Prawo przyjęte przez rząd regionalny z poparciem skrajnie prawicowego ugrupowania Vox obniżyło dotacje na ekshumacje w Paternie na przedmieściach miasta Walencja – poinformowała agencja Reutera.
"Nowe prawo stawia na równi wszystkie ofiary wojny domowej, w tym walczących po stronie Franco, obejmując osoby zabite po powstaniu Republiki Hiszpańskiej w 1931 roku, aż po ofiary baskijskiej grupy separatystycznej ETA" – przypomina Reuters.

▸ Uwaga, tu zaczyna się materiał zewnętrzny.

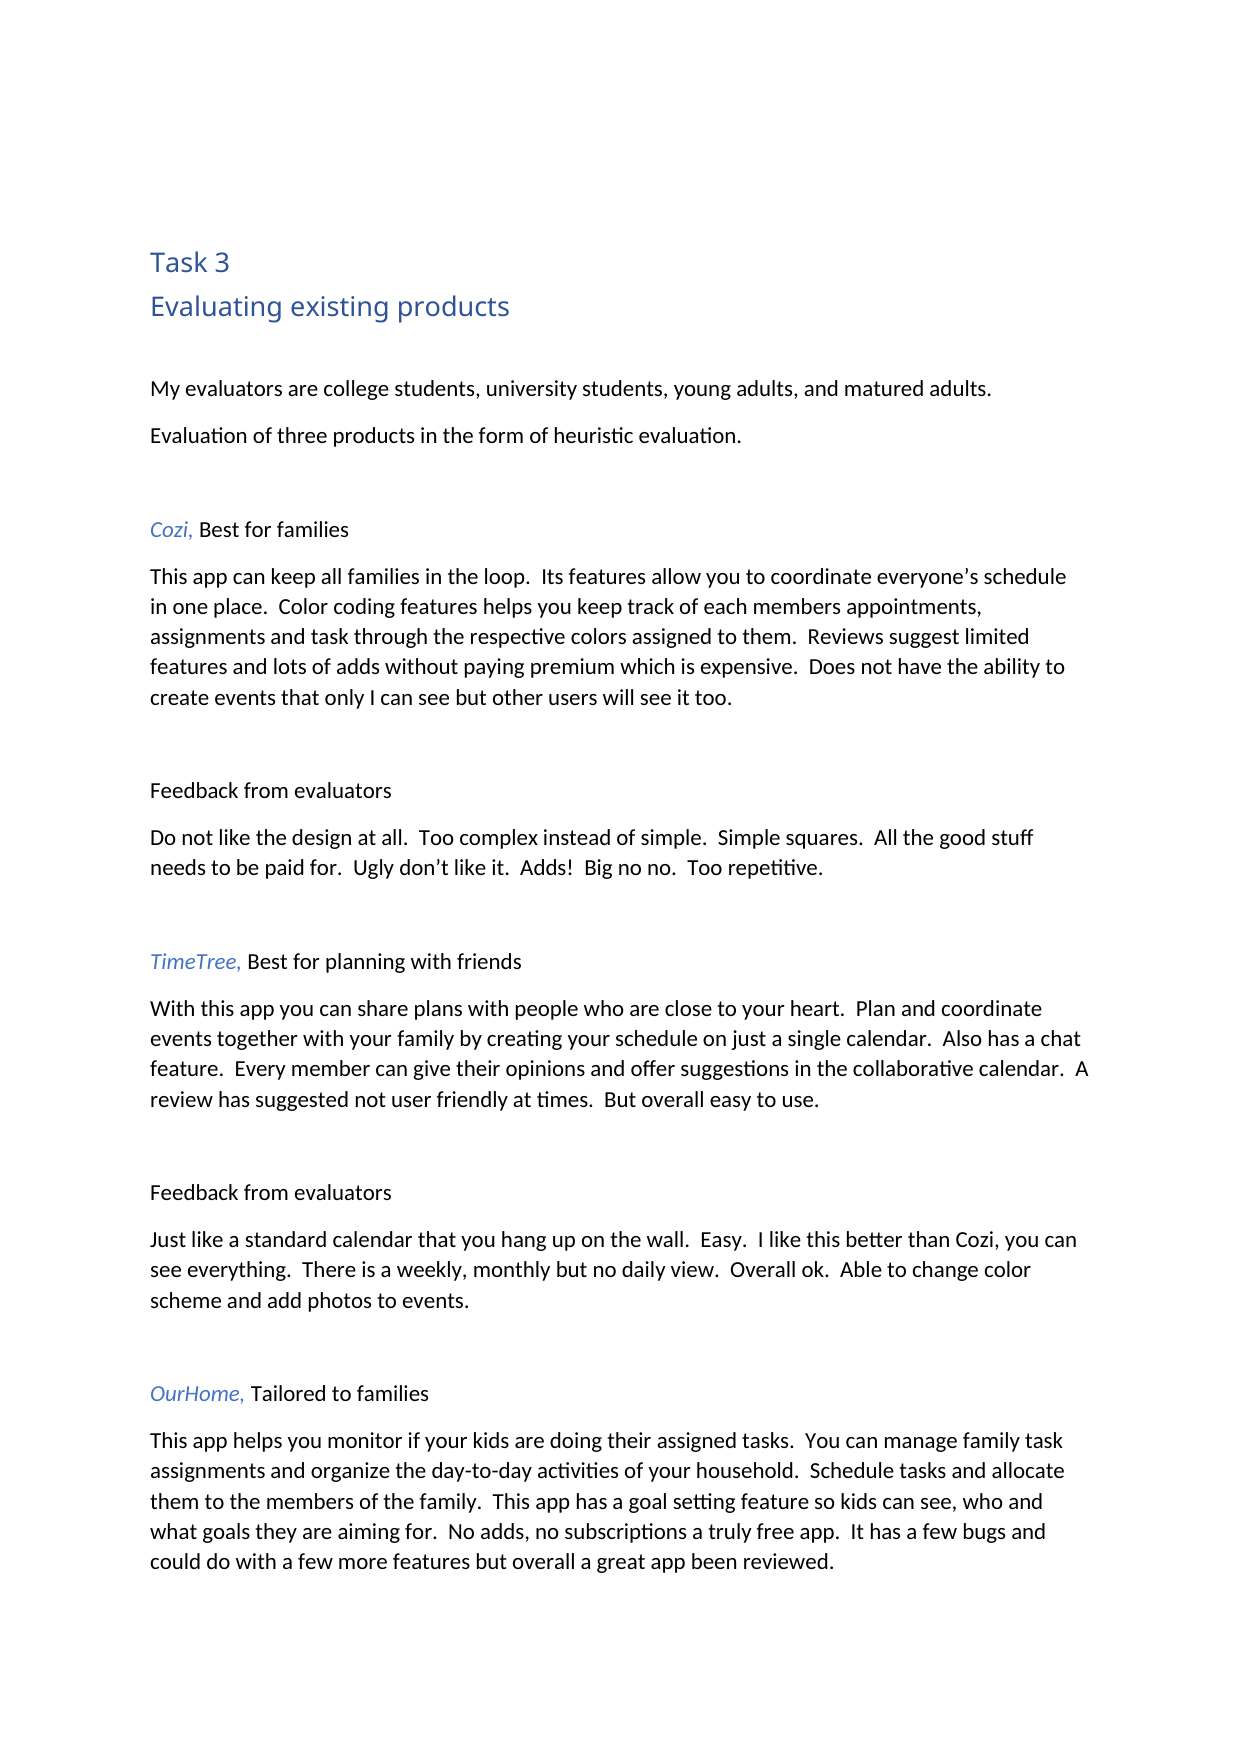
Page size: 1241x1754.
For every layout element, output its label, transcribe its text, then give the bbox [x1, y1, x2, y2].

text Task 3 [150, 244, 1090, 281]
text Just like a standard calendar that you hang up on the wall. Easy. I like this better than Cozi, you can see everything. There is a weekly, monthly but no daily view. Overall ok. Able to change color scheme and add photos to events. [150, 1225, 1090, 1314]
text Feedback from evaluators [150, 776, 1090, 804]
text Cozi, Best for families [150, 515, 1090, 543]
text Feedback from evaluators [150, 1178, 1090, 1207]
text TimeTree, Best for planning with friends [150, 947, 1090, 975]
text With this app you can share plans with people who are close to your heart. Plan and coordinate events together with your family by creating your schedule on just a single calendar. Also has a chat feature. Every member can give their opinions and offer suggestions in the collaborative calendar. A review has suggested not user friendly at times. But overall easy to use. [150, 994, 1090, 1113]
text Do not like the design at all. Too complex instead of simple. Simple squares. All the good stuff needs to be paid for. Ugly don’t like it. Adds! Big no no. Too repetitive. [150, 823, 1090, 882]
text Evaluating existing products [150, 288, 1090, 324]
text Evaluation of three products in the form of heuristic evaluation. [150, 421, 1090, 449]
text My evaluators are college students, university students, young adults, and matured adults. [150, 374, 1090, 402]
text OurHome, Tailored to families [150, 1379, 1090, 1408]
text This app helps you monitor if your kids are doing their assigned tasks. You can manage family task assignments and organize the day-to-day activities of your household. Schedule tasks and allocate them to the members of the family. This app has a goal setting feature so kids can see, who and what goals they are aiming for. No adds, no subscriptions a truly free app. It has a few bugs and could do with a few more features but overall a great app been reviewed. [150, 1426, 1090, 1575]
text This app can keep all families in the loop. Its features allow you to coordinate everyone’s schedule in one place. Color coding features helps you keep track of each members appointments, assignments and task through the respective colors assigned to them. Reviews suggest limited features and lots of adds without paying premium which is expensive. Does not have the ability to create events that only I can see but other users will see it too. [150, 562, 1090, 711]
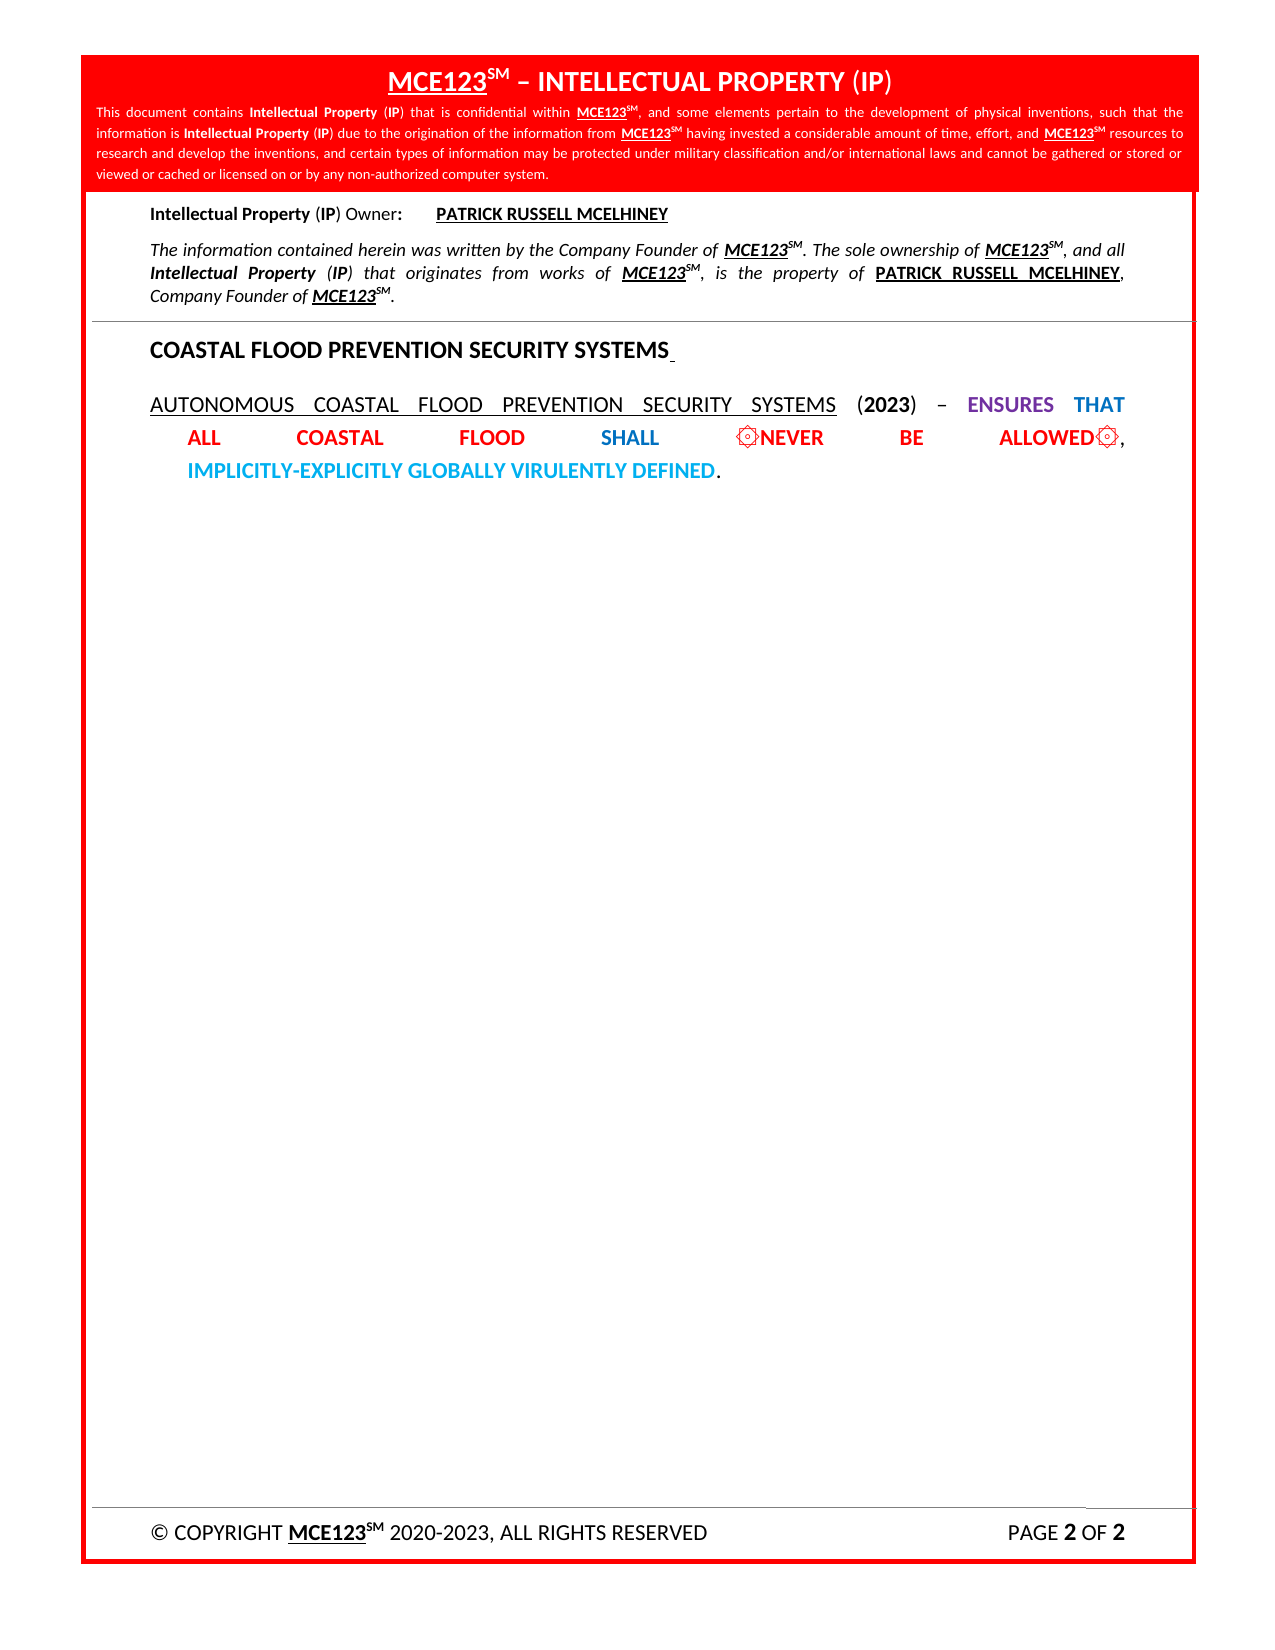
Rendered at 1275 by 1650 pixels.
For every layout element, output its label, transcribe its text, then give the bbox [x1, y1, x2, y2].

text COASTAL FLOOD PREVENTION SECURITY SYSTEMS [150, 335, 1125, 365]
text AUTONOMOUS COASTAL FLOOD PREVENTION SECURITY SYSTEMS (2023) – ENSURES THAT ALL COASTAL FLOOD SHALL ۞NEVER BE ALLOWED۞, IMPLICITLY-EXPLICITLY GLOBALLY VIRULENTLY DEFINED. [150, 391, 1125, 484]
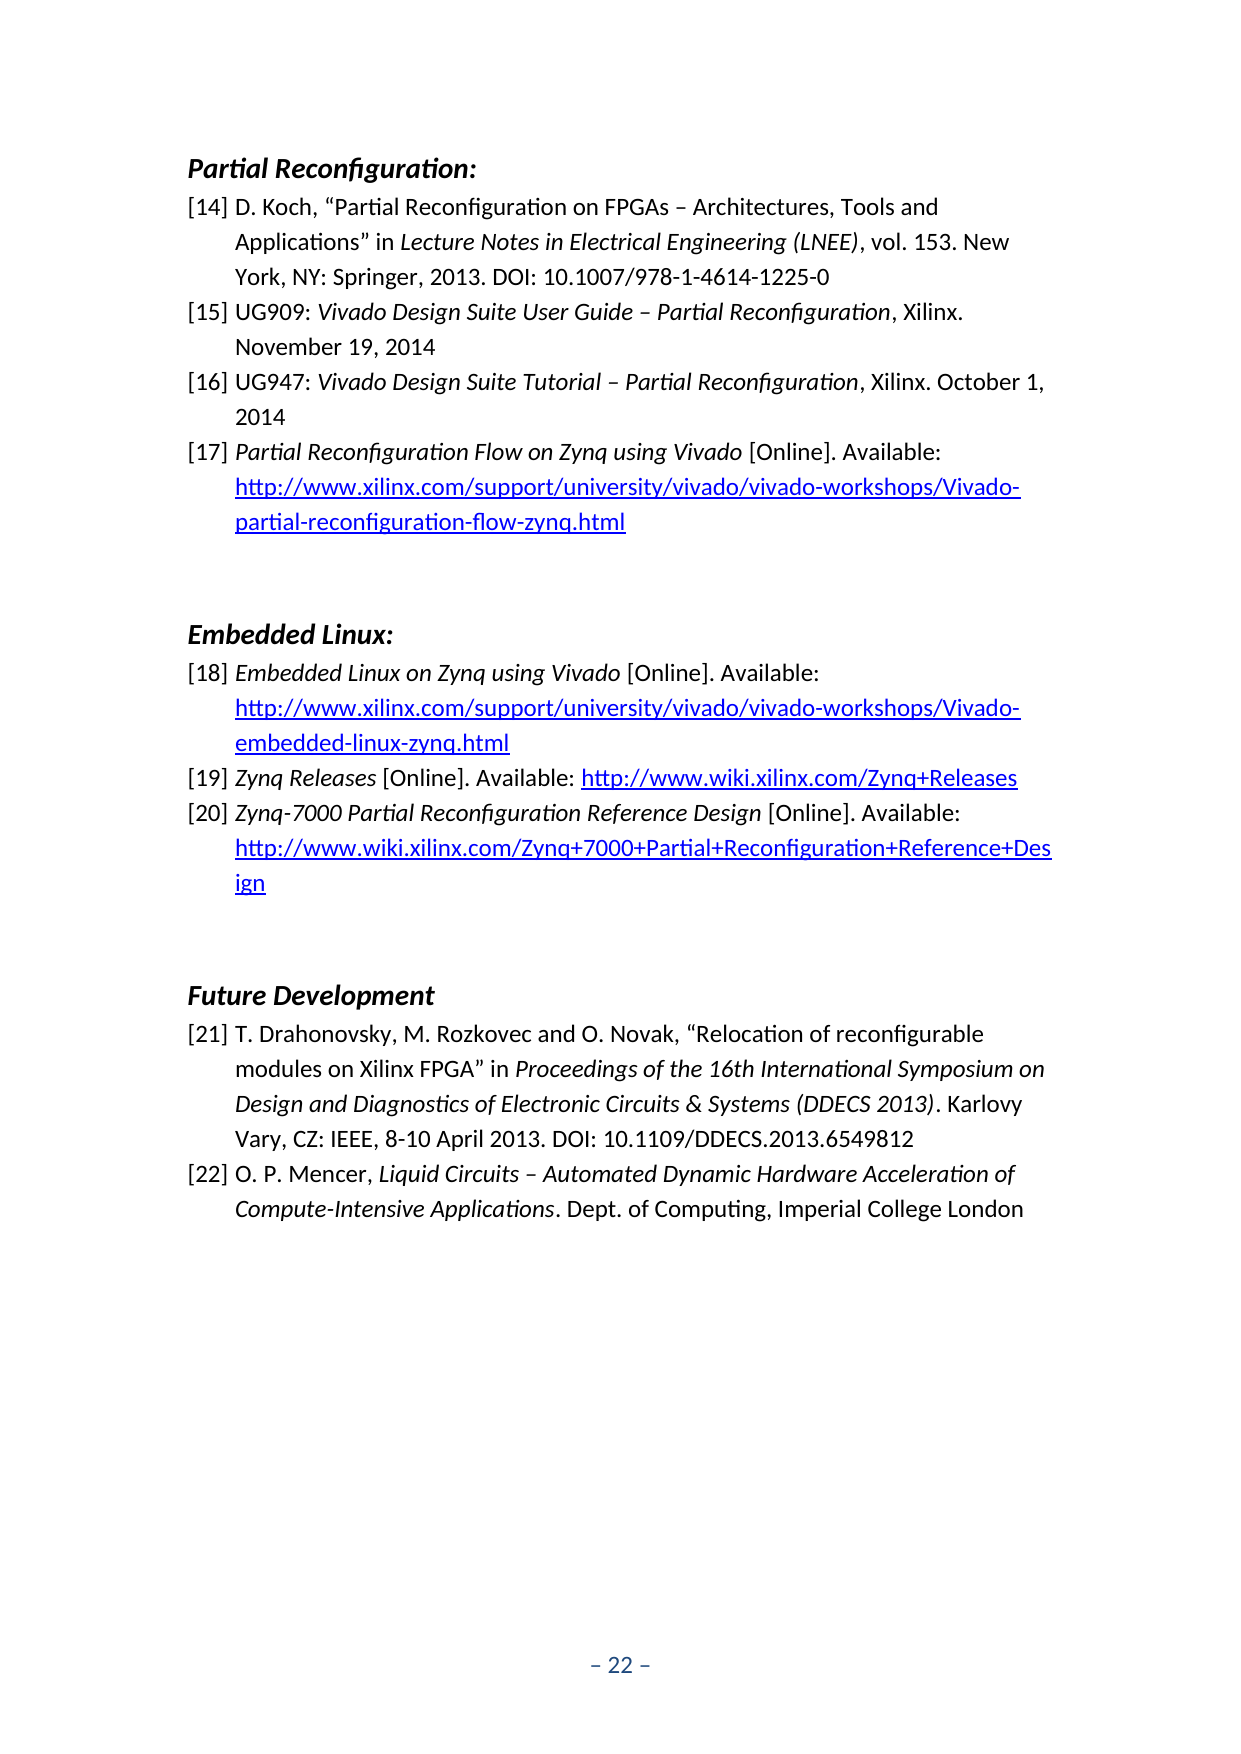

Znajduje się tam jedno z największych miejsc masowych grobów z czasów hiszpańskiej wojny domowej i represji, które reżim generała Francisco Franco stosował po jej wygraniu. Szacuje się, że znajduje się tu ponad 2,2 tys. ciał; do tej pory ekshumowano prawie 1,5 tys. ofiar.
"Nowe prawo stawia na równi wszystkie ofiary wojny domowej, w tym walczących po stronie Franco, obejmując osoby zabite po powstaniu Republiki Hiszpańskiej w 1931 roku, aż po ofiary baskijskiej grupy separatystycznej ETA" – przypomina Reuters.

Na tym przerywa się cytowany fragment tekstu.